Johnny picked up the biggest one with renewed interest and held it up as though weighing it on an imaginary scale. “This one is from I. Magnin. It is either for Lucelle or for you, but this one from the Maier and Frank store looks interesting.”

“Put them down, dear, unless you want to put them all in the office for me to look at later.”

“Happy to help, honey,” he said as he scooped up the bulk of the items and made his way back to Lulu’s office.

Lulu was wiping the counter when two couples walked in.

“Hello folks, be right with you,” Lulu said and within minutes the café was full of guests for the evening meal. By the time the chicken and dumplings and Helga’s famous beef stew had been dished up and the pie cabinet was empty, dinner service was over and it was time to close up for the night.

Johnny had long since departed for home and hearth and their daughter, so she and Helga tidied up for the next day, making plans for the morning crew for baking, soups and tomorrow’s specials. Lulu gave Helga a ride over to her little house and then she turned south to head for the ranch and a good night’s sleep. The snow was falling and the two windshield wipers were not keeping up with what was hitting the windshield. She could barely make out the edges of the road and she had to slow way down in order to make her way.

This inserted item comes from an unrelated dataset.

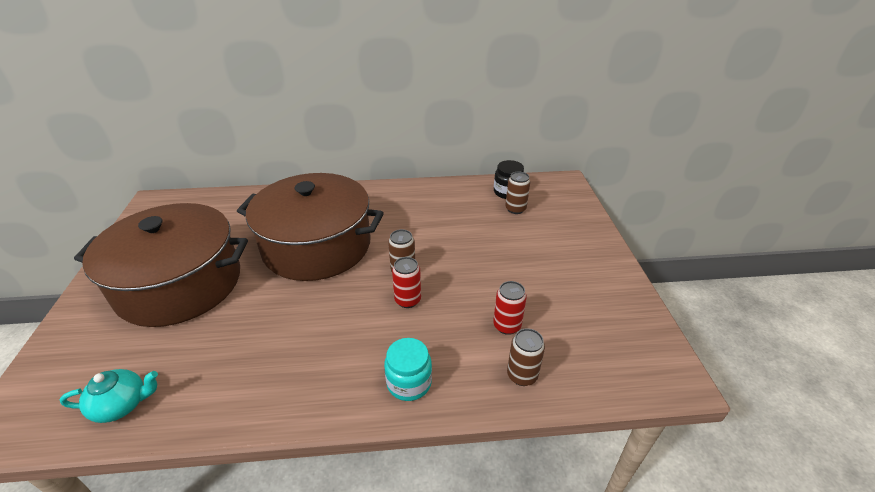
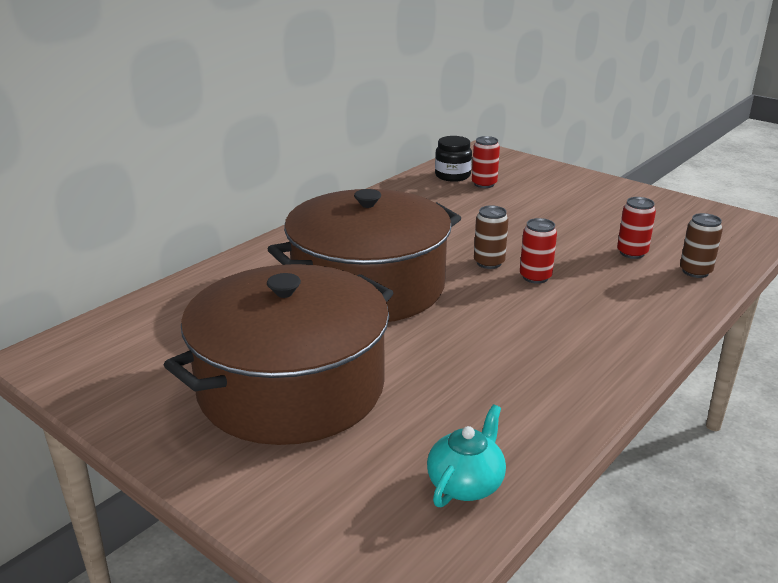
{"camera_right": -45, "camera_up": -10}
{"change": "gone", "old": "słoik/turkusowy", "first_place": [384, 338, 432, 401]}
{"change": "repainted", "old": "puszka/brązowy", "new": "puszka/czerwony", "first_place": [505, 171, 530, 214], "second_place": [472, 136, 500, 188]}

She figured that she had covered at least two miles when she saw some large bundles of something on the side of the road. She was going slow enough that when she approached the mass, a man stood up, waving his hands for help of some kind. Rolling to a stop, the rest of the bundles stood up to reveal a woman, two children and a scruffy looking dog. “Can you help us ma’am?”

“Get inside,” Lulu said and they piled through the door into the back of her automobile while the man got up front with Lulu. They closed the doors quickly to the cold weather outside. She asked, “What has happened to you?”

It was then that she heard a familiar accent, Scandinavian for sure. “Ve had us some trouble vith our vagon, miss. It went over the bank dere and we yust hoped dat somevone vould come dis vay so ve could get helped.”

“Where were you headed, sir,” Lulu asked the father figure.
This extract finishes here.